The moment Robyn opened the back door the dogs were through it and off, lolloping down towards the line of poplar trees at the end of the garden where they could sniff around for rabbits or other creatures in the long grass beside the fence. She grabbed a jacket and followed them out. It was beginning to get dark, but she could see the snow swirling in over the fields from the marshes beyond the sea wall a quarter of a mile away. She’d already fed the hens and made sure the two donkeys had water and fresh hay, but she made her usual circuit, checking they were all safely locked up for the night. The grass was speckled white and, though it was mushy underfoot, she hoped it would settle. It certainly felt cold enough. She loved waking up to the deep snow-clad silence which always seemed so mysterious and full of promise. She whistled to the dogs and, when they came immediately, let them know they were released: it was important with gun dogs never to slack on enforcing their obedience, even when it didn’t seem to matter. Martha was getting old, maybe a little deaf too, and didn’t always come as quickly as she should. That wouldn’t do in the field; there was no room for sentiment, not when the guns had paid a lot of money for their day out. But Bounder was a good dog, trained partly by Robyn’s father and partly by his own mother, Martha.
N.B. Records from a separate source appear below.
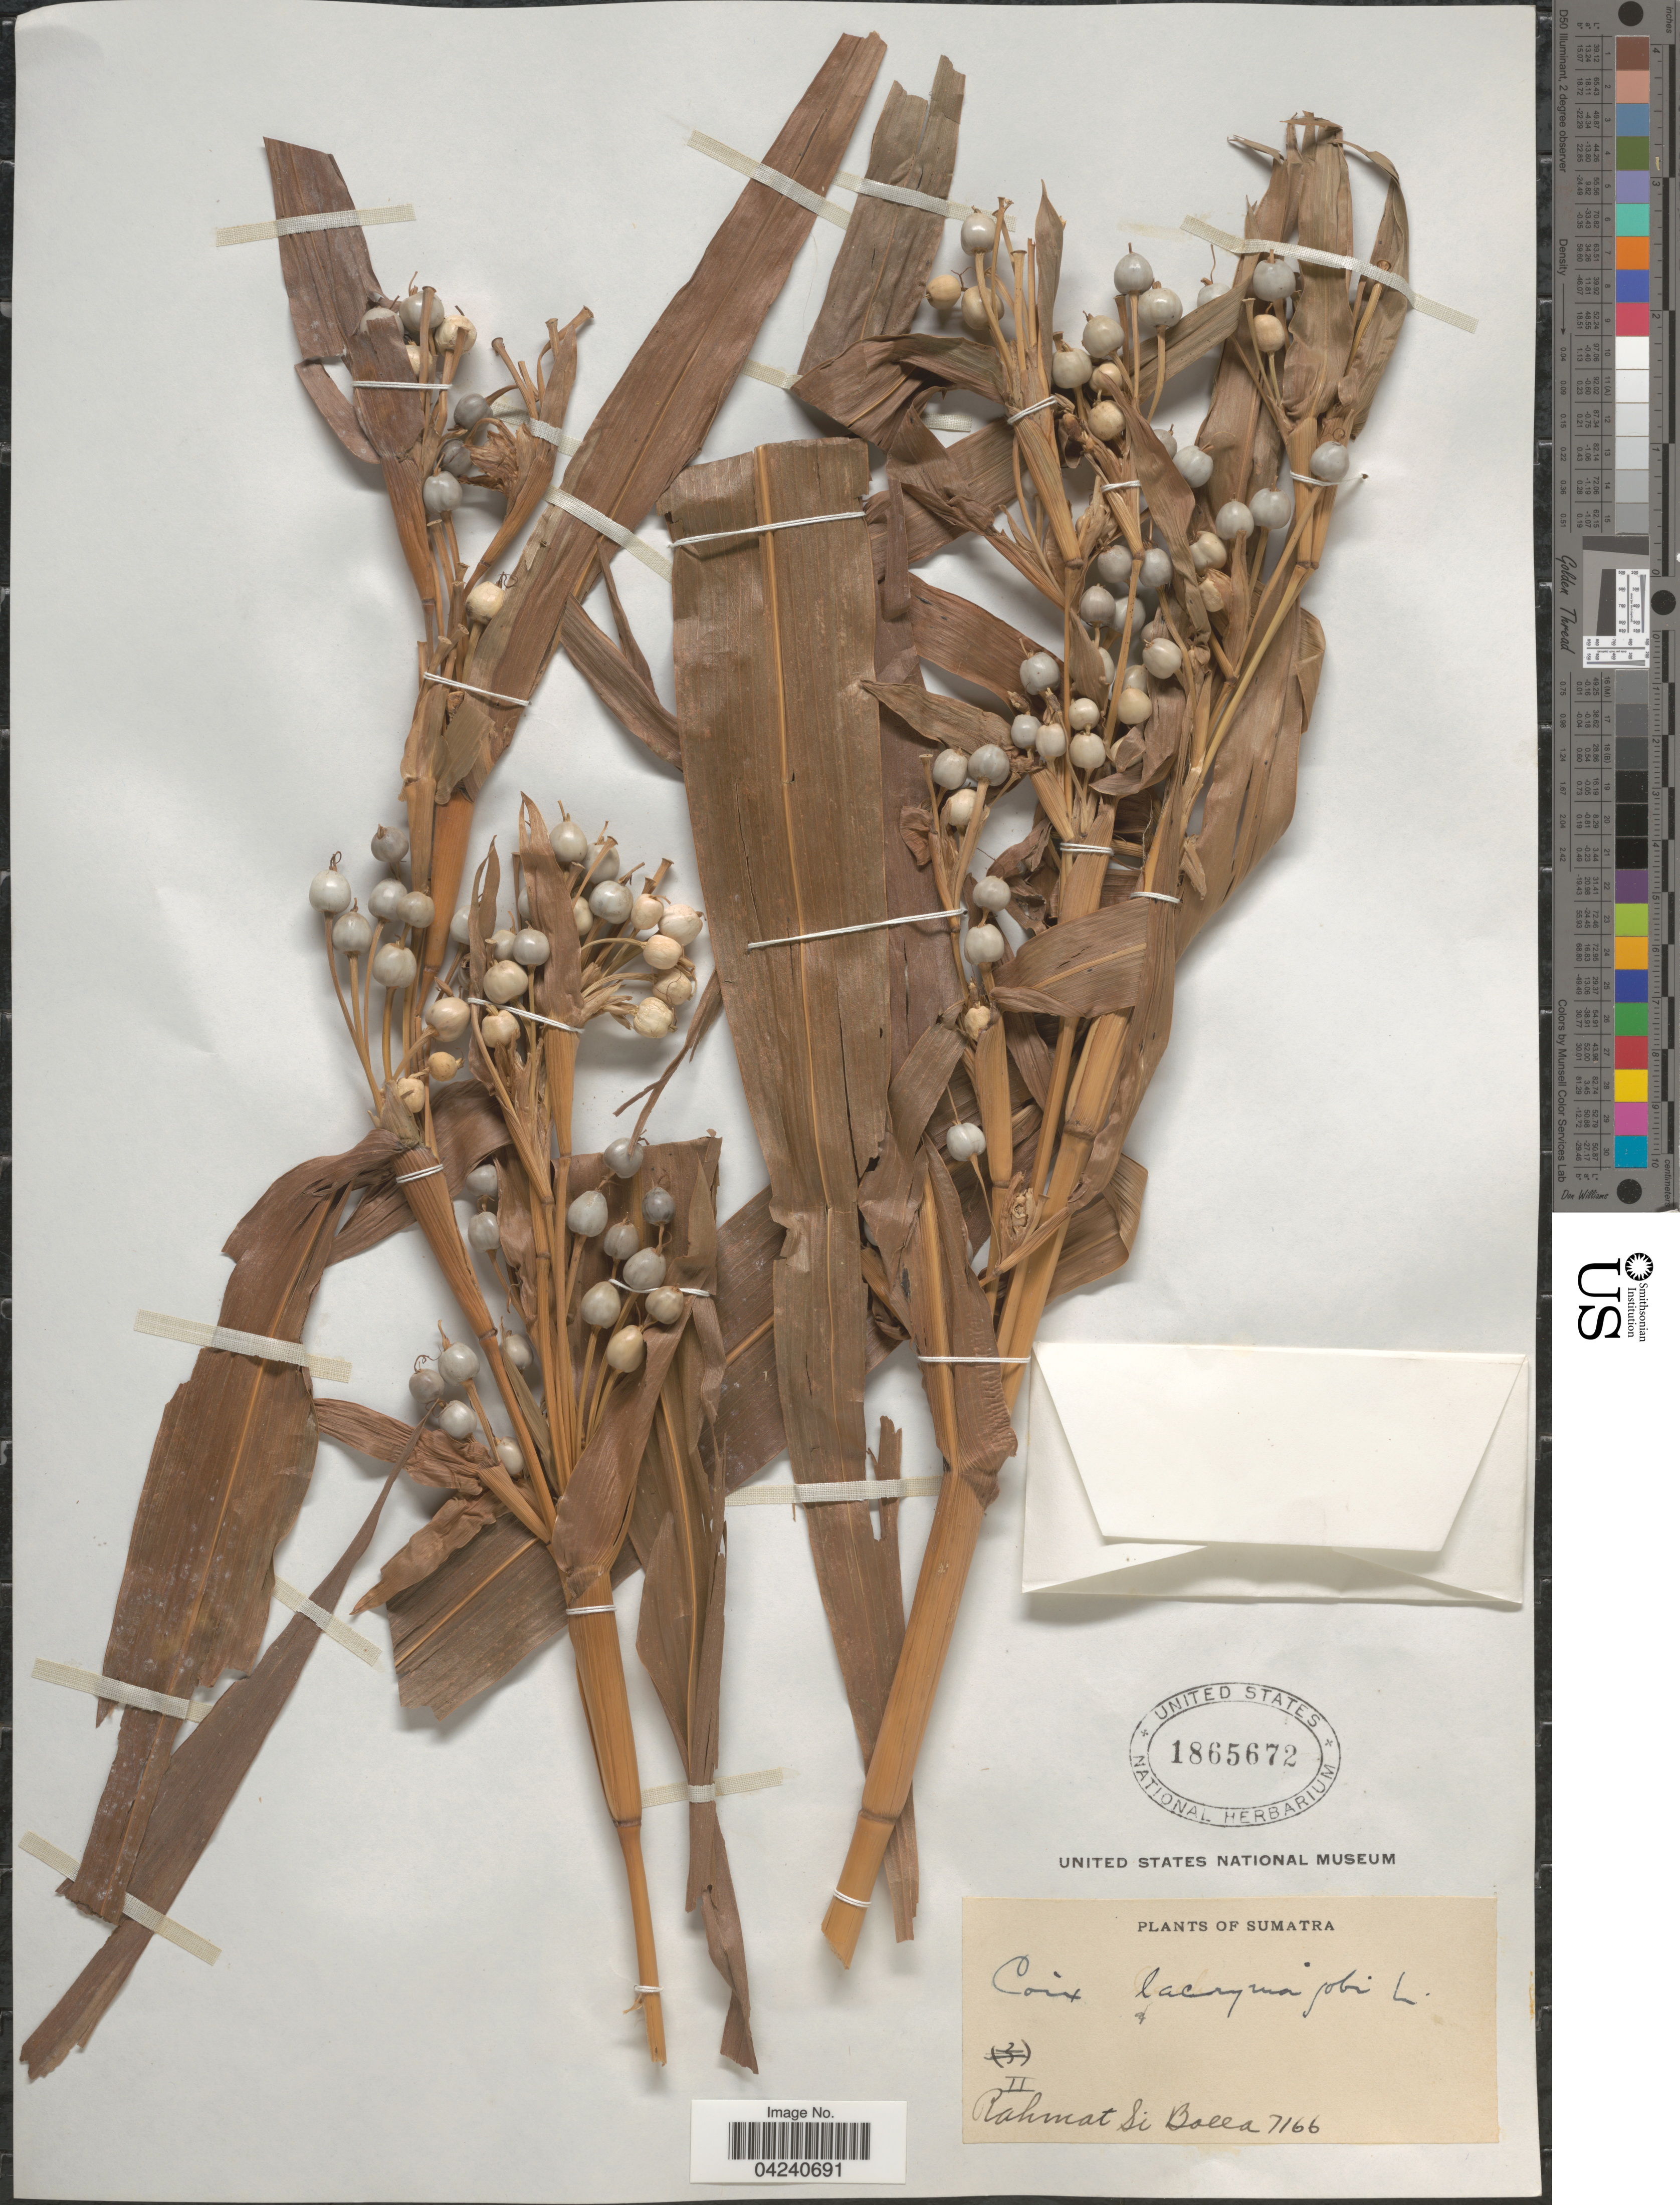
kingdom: Plantae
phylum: Tracheophyta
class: Liliopsida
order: Poales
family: Poaceae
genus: Coix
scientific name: Coix lacryma-jobi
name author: L.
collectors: Rahmat Si Boeea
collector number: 7166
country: Indonesia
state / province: Sumatra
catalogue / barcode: US 1865672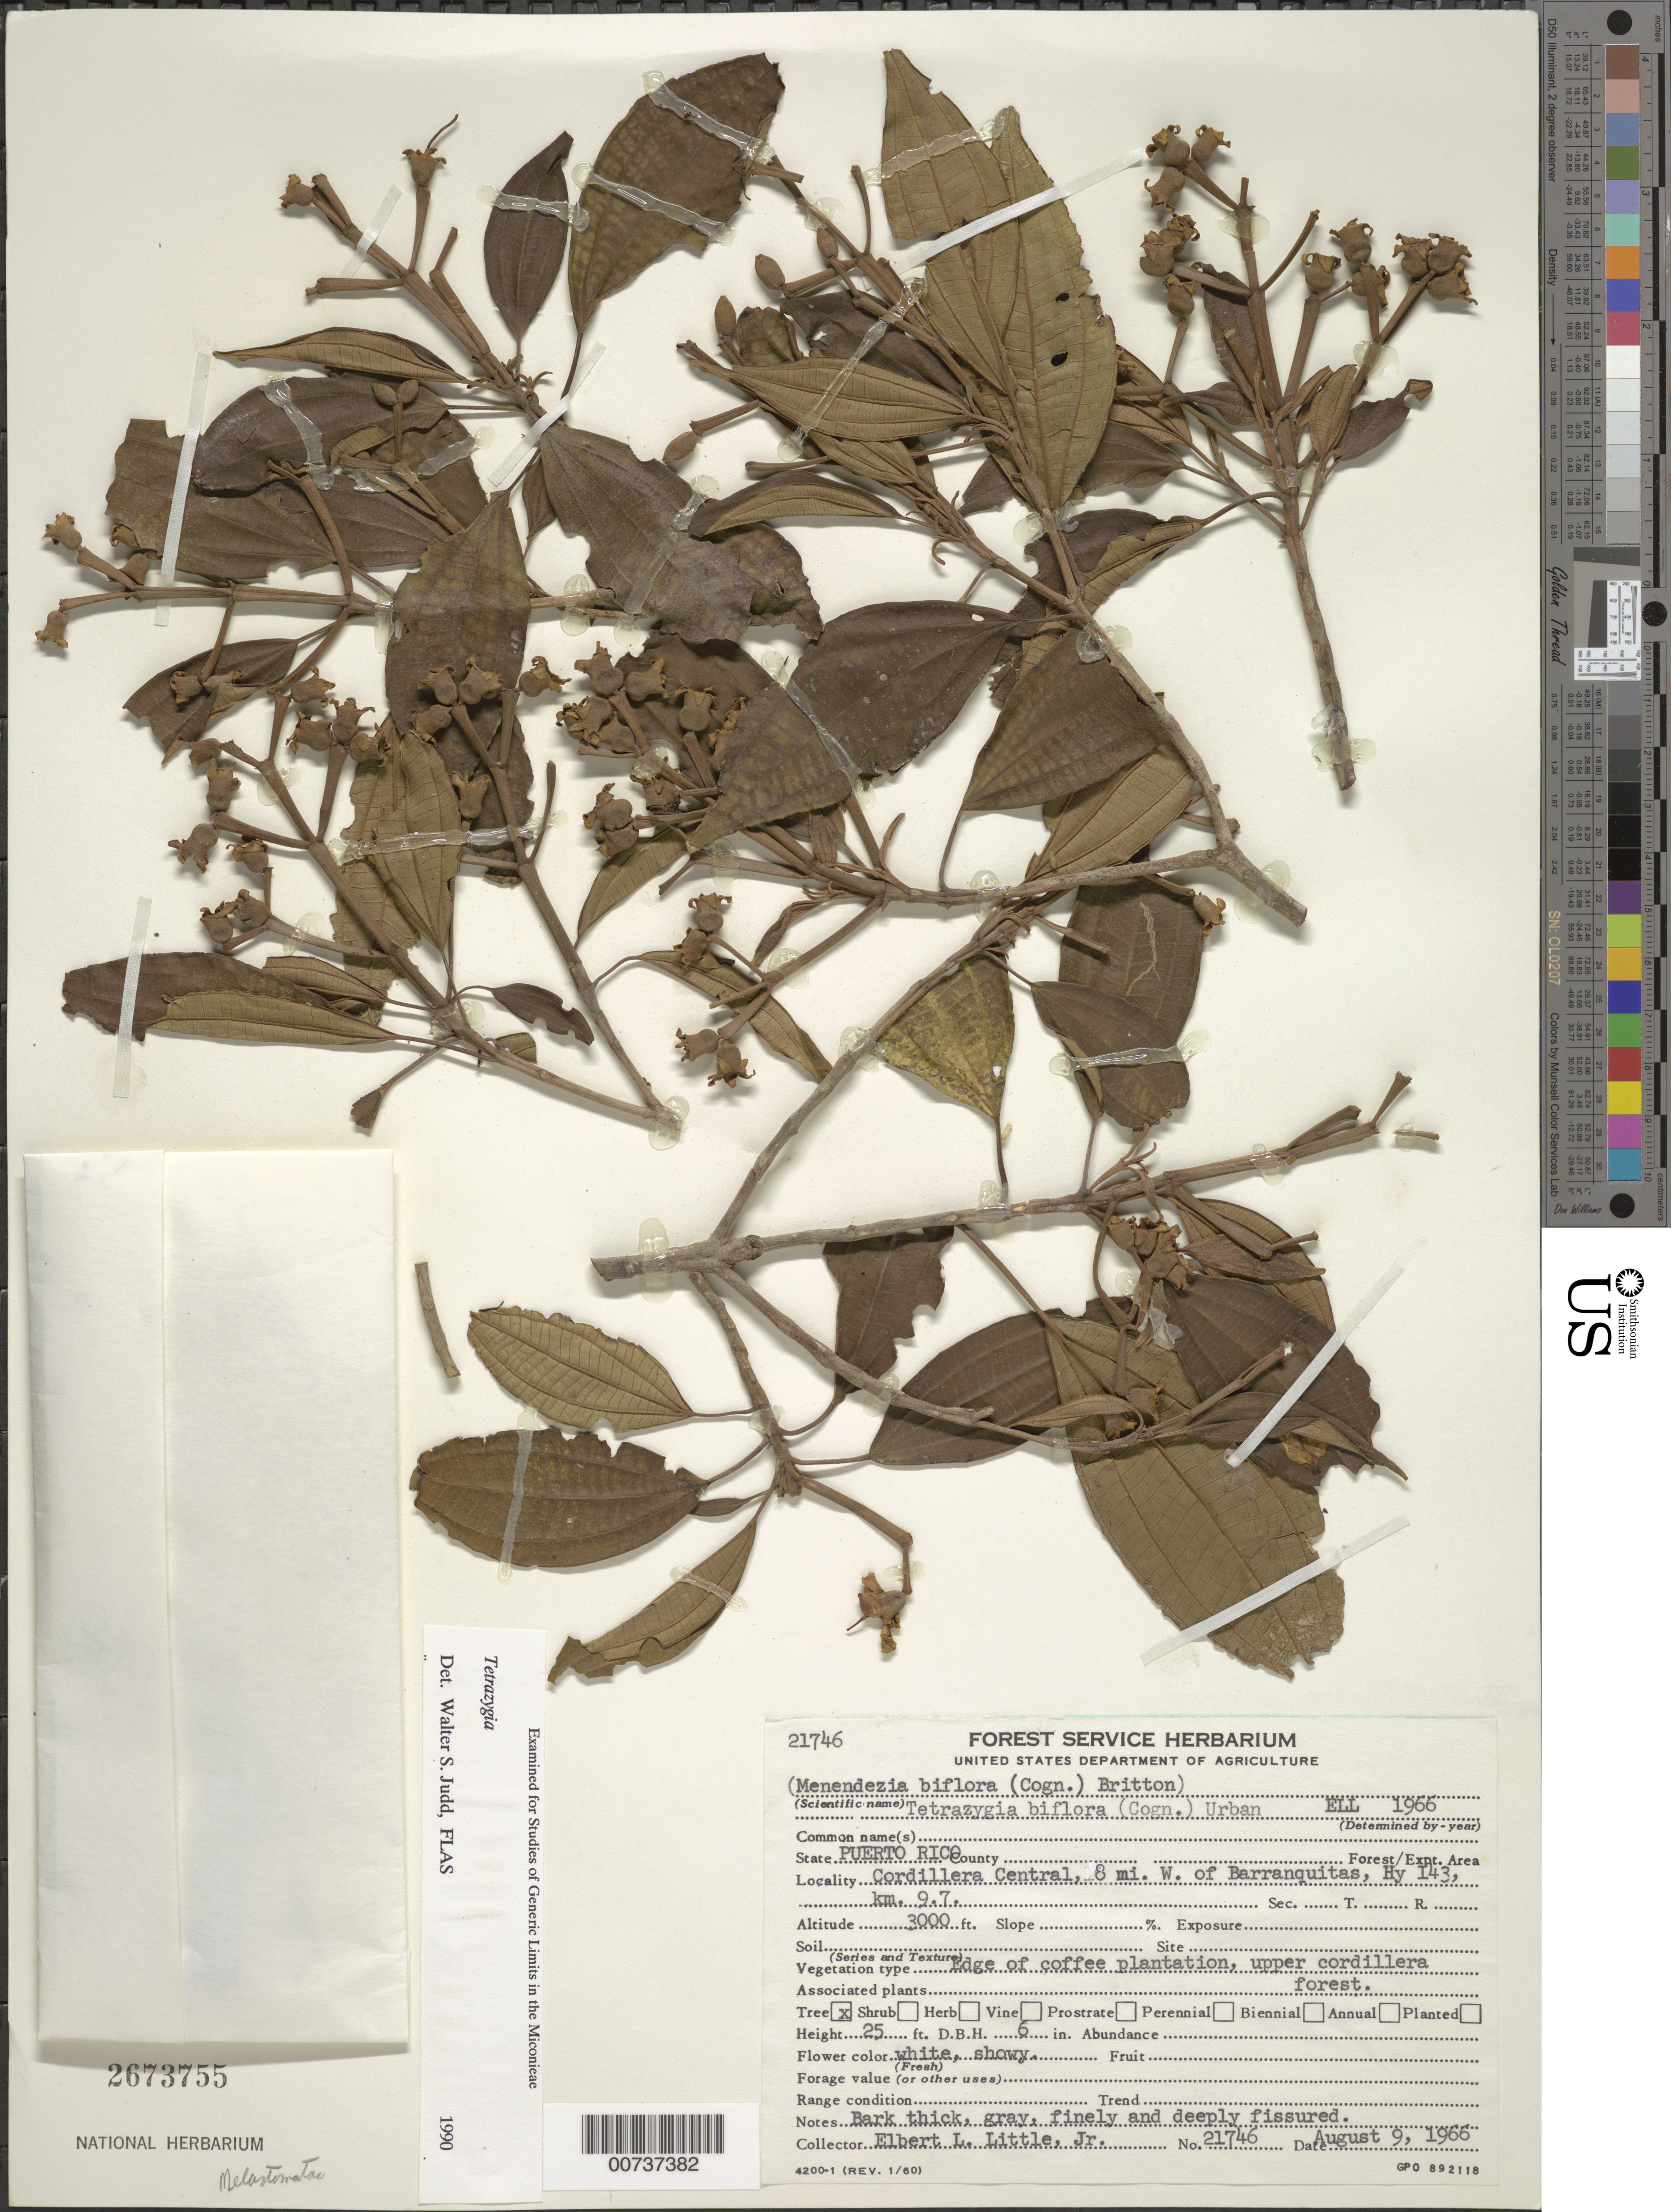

She looked east towards the estuary but the gathering snow obliterated the view. The Ingolds had no immediate neighbours and the only visible lights were at least half a mile away. She caught the muffled cry of a curlew carried on the wind. The sound rose, repeating, questioning, wild and lonely like the cry of the wind itself. She loved it, had always loved hearing it, especially at night when she was all tucked up warm in bed. She wondered again what it would be like to leave this place, to go away to university and be constantly with other people, to lose that unconscious absorption with the cast of the sky, the shivering leaves of the poplar trees, the morning’s dewy animal tracks in the grass, all the accumulating details that defined the little kingdom of her childhood. The thought was strange but also exhilarating.
She turned to look back at the house, a rather lumpy extended bungalow at right angles to two solid brick-built Victorian barns, one the garage, the other where her dad had his workshop.
Her mum hadn’t yet drawn the curtains and Robyn could look right into the living room, aware that, as darkness fell, her parents wouldn’t notice her watching them. The red candles on the dining table still shone amid the remains of their traditional dinner. Burning logs smoked on the open fire. Coloured lights on the Christmas tree went on and off in pattering sequence. Her parents stood with their backs to her, watching the television, the news probably, or maybe the Queen’s speech.
Her dad, in worn jeans and a soft Viyella shirt, was stocky, still with a full head of resilient sandy-brown hair. Her mum was about the same height, round and comfortable in a denim skirt and striped blouse, with a practical bob of blonde-highlighted hair. Robyn felt a wave of deep affection. An only child, she’d never been tempted to indulge in teenage angst: every day she saw how hard her parents worked and knew how ready they were to share the rewards with her, so why should she give them any grief?